When you’re finishing up your mortgage paperwork, you’ll often be offered mortgage life insurance. Sometimes, you’ll even have to fill out extra forms if you decide you don’t want it. This focus on mortgage insurance is because it protects the lender by making sure your loan is paid off if you die. Basically, mortgage insurance will pay off your entire mortgage if you pass away. While this can be helpful in some situations, most people find that regular term life insurance offers similar protection for less money.
Why Is Mortgage Life Insurance More Expensive?
At first, the premiums for mortgage life insurance might look similar to those for term life insurance. However, over time, while your mortgage insurance premium stays the same, the payout amount decreases. This setup allows mortgage life insurance companies to keep their rates close to term life insurance rates without requiring a medical exam. But this means you’re getting less value for your money compared to term life insurance. Since mortgage insurance directly covers your mortgage, the payout decreases as you make mortgage payments.
Term Life Insurance Offers More Flexibility
Besides cost, another big difference between term life insurance and mortgage life insurance is control over the benefits. With mortgage insurance, the insurer directly pays the bank holding the mortgage, which means your family won’t have to worry about mortgage payments if something happens to you. But if your family doesn’t want to keep the house, this insurance isn’t very helpful because they’d have to sell the house to benefit financially. On the other hand, beneficiaries of term life insurance can spend the payout however they want.
When Is Mortgage Life Insurance a Better Choice?
Mortgage life insurance might be more suitable if you’re not healthy enough to qualify for regular term life insurance. This kind of insurance doesn’t require a physical or blood test, so it can be more affordable for those with health issues. If you can’t get traditional term life insurance, mortgage life insurance can offer some financial protection for your loved ones.

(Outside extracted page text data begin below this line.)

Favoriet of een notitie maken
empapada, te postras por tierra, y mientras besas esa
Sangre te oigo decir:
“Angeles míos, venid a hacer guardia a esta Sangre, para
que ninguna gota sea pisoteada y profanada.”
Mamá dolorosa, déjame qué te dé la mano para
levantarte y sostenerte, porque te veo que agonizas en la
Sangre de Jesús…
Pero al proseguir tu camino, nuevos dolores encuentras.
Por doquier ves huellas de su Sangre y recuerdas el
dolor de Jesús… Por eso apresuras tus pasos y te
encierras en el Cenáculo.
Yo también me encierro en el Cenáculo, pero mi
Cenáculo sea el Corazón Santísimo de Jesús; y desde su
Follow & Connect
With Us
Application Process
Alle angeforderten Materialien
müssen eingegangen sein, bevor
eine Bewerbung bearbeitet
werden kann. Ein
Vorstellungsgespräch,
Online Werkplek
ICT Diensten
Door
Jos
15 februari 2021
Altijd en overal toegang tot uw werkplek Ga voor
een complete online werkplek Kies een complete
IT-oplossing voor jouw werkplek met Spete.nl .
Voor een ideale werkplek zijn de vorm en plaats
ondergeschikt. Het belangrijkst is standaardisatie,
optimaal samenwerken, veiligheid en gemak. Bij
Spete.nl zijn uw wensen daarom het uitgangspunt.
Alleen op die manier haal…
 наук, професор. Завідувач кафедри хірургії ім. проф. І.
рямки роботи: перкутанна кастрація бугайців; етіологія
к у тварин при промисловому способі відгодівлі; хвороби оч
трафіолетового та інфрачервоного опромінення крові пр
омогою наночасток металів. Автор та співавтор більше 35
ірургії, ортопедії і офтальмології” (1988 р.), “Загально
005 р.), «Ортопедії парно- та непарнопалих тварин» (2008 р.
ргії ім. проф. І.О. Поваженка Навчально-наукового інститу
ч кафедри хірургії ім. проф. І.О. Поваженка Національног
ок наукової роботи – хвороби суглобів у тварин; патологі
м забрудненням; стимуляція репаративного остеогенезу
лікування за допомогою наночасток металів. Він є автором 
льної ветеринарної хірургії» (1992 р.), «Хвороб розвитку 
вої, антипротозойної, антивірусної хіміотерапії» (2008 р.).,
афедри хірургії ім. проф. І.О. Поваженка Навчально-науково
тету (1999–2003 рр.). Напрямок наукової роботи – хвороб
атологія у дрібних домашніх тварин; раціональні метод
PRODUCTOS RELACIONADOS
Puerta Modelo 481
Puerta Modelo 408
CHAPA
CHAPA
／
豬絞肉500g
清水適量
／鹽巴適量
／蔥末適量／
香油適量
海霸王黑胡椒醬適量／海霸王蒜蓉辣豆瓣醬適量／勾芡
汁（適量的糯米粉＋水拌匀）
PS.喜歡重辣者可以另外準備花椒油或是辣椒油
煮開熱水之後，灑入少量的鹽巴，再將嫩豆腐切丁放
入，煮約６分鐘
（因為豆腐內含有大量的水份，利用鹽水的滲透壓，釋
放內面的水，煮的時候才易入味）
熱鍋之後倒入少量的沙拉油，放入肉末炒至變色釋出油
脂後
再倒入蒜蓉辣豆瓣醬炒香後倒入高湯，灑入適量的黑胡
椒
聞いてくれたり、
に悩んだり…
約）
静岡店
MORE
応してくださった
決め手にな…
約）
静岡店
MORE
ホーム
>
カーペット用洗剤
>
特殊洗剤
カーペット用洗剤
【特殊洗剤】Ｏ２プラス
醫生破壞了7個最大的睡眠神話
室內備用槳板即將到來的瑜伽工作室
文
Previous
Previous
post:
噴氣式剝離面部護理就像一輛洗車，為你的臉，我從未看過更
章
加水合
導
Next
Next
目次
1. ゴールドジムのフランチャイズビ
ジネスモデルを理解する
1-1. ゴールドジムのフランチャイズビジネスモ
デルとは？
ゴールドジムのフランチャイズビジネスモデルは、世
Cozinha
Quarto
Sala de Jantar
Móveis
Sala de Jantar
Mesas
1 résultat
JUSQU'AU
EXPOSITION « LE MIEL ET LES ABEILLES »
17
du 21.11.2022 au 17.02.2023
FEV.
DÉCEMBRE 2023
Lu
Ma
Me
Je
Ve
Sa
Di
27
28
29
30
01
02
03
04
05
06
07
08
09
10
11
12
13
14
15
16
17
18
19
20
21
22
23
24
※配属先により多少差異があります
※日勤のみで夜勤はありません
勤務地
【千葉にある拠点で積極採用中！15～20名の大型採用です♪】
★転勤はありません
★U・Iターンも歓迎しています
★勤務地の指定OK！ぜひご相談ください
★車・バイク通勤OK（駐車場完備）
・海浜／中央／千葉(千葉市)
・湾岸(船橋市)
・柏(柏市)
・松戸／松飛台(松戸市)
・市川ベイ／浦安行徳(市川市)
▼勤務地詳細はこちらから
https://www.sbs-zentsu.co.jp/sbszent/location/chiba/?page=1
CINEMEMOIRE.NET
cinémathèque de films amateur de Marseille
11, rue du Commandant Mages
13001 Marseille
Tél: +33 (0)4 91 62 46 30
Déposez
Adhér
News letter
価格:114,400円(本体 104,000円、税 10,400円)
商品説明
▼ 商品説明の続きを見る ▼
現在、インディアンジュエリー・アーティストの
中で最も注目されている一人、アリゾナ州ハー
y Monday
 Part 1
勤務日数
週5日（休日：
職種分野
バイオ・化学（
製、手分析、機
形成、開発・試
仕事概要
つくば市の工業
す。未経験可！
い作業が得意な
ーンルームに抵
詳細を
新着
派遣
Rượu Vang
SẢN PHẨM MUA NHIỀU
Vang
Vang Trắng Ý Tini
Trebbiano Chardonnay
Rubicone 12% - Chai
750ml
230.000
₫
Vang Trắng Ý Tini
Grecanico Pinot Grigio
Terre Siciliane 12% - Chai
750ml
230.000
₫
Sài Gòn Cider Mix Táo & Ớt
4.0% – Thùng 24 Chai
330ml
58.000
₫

However, if you qualify for a term life policy, you’ll usually get a higher payout for a lower cost. The benefits from term life policies go directly to the people you’ve named, and they can use the money as they see fit. Typically, term life insurance makes more financial sense than mortgage life insurance, both for you and your dependents.
That said, you shouldn’t rush to buy a term life insurance policy equal to your mortgage’s value without thinking it through. Your decision will depend on your unique circumstances. For example, ask yourself if you could keep paying the mortgage if your spouse passed away or vice versa. If the answer is no, then you might want to consider getting a life insurance policy. But if either of you could handle the mortgage payments on your own and you have little debt, you might not need life insurance at all.